We present the development of what is currently the largest English/Persian parallel
corpus, constructed using a web crawler to source usable online data, together with
the concatenation of existing parallel corpora. As yet another contribution of the
research, we propose an improved hybrid corpus alignment method involving
sentence length-based and word correspondence-based models to align words, phrases
and sentences in the corpus. We also show the impact that the corpus domain can
have on the translation output, and the necessity to consider domains of both bilingual
and monolingual corpora where they are included in the training and language
Two open-source toolkits, Moses and Joshua, were modified to work with the Persian
language, and their behaviour and performance results were compared to determine
which performed better when implemented with the Persian language.

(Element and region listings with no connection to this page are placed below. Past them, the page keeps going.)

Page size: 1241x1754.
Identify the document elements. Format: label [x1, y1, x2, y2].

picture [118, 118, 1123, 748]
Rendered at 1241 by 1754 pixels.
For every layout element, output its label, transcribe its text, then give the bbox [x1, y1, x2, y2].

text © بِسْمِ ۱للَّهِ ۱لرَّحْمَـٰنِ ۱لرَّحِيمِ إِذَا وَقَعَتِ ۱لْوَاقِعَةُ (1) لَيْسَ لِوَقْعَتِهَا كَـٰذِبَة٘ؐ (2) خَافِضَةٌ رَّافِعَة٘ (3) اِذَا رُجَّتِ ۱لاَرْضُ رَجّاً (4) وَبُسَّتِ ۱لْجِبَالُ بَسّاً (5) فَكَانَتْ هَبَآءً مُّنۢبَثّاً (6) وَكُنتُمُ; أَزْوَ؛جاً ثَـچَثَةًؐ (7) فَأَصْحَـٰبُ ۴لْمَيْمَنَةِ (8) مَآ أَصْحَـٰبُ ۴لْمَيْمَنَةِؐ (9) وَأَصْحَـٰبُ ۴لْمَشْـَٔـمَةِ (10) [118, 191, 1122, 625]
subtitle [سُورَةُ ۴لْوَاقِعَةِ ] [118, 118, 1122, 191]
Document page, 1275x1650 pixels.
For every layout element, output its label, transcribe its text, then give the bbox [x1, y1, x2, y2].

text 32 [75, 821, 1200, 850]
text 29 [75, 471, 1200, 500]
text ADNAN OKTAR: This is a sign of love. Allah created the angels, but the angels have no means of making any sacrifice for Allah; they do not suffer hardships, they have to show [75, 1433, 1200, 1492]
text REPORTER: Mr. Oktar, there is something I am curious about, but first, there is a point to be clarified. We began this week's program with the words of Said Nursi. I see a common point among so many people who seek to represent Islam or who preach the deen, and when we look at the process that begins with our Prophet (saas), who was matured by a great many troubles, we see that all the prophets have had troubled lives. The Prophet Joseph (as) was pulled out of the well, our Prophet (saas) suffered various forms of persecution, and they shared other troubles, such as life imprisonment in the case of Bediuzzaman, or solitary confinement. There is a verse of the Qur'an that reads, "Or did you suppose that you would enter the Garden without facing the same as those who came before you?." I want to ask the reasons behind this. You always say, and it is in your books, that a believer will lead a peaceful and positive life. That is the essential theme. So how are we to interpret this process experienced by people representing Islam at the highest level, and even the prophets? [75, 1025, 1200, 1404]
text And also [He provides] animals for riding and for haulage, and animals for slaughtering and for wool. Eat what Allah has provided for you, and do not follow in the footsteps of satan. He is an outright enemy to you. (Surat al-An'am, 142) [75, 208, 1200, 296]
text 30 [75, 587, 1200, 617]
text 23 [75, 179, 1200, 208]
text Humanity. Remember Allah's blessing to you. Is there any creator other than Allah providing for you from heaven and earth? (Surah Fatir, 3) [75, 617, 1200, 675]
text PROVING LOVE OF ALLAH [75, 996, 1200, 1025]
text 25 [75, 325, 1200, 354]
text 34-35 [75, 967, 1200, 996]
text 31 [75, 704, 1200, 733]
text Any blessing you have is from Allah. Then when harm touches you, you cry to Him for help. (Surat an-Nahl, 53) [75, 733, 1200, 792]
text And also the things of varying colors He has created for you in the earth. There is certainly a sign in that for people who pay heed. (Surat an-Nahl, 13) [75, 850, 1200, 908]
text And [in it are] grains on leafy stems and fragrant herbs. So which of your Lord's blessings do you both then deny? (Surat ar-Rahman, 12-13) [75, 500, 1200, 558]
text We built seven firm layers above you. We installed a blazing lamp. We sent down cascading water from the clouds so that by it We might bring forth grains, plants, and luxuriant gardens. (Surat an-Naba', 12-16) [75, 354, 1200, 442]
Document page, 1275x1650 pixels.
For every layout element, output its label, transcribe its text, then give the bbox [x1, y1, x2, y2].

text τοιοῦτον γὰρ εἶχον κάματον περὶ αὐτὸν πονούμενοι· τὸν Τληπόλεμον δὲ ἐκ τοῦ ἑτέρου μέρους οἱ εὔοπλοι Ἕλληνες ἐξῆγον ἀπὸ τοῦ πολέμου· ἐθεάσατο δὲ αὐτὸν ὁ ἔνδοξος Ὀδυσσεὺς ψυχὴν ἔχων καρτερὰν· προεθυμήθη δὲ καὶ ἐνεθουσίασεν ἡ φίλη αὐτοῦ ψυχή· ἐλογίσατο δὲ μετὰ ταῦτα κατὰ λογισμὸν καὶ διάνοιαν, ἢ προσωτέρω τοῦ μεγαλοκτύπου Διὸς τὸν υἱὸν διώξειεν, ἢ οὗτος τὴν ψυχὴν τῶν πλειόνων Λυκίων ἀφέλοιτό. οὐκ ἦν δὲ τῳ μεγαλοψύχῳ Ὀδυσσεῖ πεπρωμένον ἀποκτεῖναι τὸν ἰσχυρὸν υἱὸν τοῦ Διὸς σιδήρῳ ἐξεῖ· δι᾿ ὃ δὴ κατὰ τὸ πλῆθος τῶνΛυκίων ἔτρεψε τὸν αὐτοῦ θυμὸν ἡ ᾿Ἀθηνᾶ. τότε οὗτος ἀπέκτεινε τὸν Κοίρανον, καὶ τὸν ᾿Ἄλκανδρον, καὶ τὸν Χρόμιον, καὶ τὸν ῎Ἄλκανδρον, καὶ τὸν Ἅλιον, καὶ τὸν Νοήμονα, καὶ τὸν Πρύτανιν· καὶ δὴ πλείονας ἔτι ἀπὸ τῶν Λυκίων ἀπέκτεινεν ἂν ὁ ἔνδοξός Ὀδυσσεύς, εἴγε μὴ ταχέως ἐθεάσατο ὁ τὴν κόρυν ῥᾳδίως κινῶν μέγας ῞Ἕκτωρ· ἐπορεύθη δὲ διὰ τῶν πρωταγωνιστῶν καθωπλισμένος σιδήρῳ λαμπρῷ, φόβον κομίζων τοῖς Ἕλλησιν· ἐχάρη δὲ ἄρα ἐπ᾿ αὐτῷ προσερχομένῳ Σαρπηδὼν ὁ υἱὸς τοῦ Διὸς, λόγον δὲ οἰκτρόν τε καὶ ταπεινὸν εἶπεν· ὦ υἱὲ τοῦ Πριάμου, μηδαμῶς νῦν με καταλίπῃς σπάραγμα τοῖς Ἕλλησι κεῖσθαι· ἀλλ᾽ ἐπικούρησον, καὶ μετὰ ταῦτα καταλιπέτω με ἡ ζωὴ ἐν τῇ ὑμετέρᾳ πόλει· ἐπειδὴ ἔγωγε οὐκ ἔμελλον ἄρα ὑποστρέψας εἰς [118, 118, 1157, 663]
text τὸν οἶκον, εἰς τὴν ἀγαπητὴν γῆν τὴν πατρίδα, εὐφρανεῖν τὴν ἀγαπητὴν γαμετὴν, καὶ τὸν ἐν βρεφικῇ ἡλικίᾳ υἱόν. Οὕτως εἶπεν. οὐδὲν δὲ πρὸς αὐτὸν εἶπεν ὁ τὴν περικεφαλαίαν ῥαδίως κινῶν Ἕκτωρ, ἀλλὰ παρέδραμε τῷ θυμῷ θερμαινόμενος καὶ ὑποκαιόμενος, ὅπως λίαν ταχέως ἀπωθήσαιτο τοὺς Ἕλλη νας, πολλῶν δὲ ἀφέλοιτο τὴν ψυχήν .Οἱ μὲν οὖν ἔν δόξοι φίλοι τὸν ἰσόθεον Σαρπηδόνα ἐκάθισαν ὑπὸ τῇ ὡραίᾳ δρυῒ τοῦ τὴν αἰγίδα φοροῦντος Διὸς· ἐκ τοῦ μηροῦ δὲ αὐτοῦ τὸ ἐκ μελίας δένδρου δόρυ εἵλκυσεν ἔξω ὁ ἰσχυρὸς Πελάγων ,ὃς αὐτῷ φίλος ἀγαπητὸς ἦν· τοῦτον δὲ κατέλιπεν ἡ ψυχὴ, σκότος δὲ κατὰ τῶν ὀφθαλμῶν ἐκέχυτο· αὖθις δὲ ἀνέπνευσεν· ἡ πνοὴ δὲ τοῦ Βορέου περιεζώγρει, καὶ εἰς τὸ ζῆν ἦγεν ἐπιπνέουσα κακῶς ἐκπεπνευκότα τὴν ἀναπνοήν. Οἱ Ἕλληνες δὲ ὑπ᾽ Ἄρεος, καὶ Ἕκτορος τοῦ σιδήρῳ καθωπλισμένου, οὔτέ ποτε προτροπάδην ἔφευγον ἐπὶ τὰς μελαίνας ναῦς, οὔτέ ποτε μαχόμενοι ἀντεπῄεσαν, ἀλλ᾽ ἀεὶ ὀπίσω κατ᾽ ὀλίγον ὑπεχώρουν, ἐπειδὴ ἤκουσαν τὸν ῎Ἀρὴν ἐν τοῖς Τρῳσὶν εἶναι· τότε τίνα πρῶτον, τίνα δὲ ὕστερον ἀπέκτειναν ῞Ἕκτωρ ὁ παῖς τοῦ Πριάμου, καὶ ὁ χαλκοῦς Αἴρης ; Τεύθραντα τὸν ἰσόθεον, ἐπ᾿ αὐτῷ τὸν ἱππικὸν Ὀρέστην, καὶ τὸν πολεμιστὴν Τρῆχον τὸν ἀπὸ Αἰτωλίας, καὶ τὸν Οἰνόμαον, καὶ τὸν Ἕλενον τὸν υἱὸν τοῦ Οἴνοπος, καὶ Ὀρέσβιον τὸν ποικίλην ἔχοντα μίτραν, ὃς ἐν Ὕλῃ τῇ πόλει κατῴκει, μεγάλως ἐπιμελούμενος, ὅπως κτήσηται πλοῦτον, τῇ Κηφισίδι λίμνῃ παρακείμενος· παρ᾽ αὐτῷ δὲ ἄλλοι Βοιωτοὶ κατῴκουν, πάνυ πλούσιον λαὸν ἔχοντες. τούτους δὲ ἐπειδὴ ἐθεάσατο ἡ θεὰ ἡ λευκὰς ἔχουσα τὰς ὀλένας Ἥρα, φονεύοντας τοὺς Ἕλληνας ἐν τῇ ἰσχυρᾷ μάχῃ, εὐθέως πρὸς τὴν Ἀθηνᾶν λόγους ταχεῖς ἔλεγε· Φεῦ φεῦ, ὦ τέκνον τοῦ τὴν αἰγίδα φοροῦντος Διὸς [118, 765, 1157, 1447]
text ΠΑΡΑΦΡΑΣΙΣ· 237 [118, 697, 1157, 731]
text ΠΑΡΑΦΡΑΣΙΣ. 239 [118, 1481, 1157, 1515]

We present our work in designing, testing, and implementing a novel, three-level
Transfer-based automatic post-editing (APE) component based on grammatical rules,
which operates by analysing, parsing, and POS-tagging the output, and implements
functions as transformers which perform corrections to the text, from lexical
transformation to complex syntactical rearrangement. We show that rule-based
approaches to the task of post-editing are superior to the commonly-used statistical
models, since they incorporate linguistic knowledge, and are strong in terms of
syntax, morphology, and structural semantics – qualities which are very desirable
when performing grammatical correction and syntactical restructuring.
We implement independent manual evaluation as well as standard automatic
techniques, in order to assess more accurately the translation output. This evaluation
shows that the use of the APE component is able to improve translation output
significantly, that is, by at least 25%, resulting in high-quality translation output.
Our system performs well by using a combination of the capabilities of two main MT
approaches – SMT and RBMT – in different areas of the system as a whole. SMT
provides the main system with consistent, mathematical-based translation, and the
Transfer-based algorithm in the APE component operates with comprehensive
linguistic rules in order to improve incorrect sentences, and fine-tune translation
output. This results in a robust, state-of-the-art system, which noticeably exceeds
other currently available solutions for this language pair.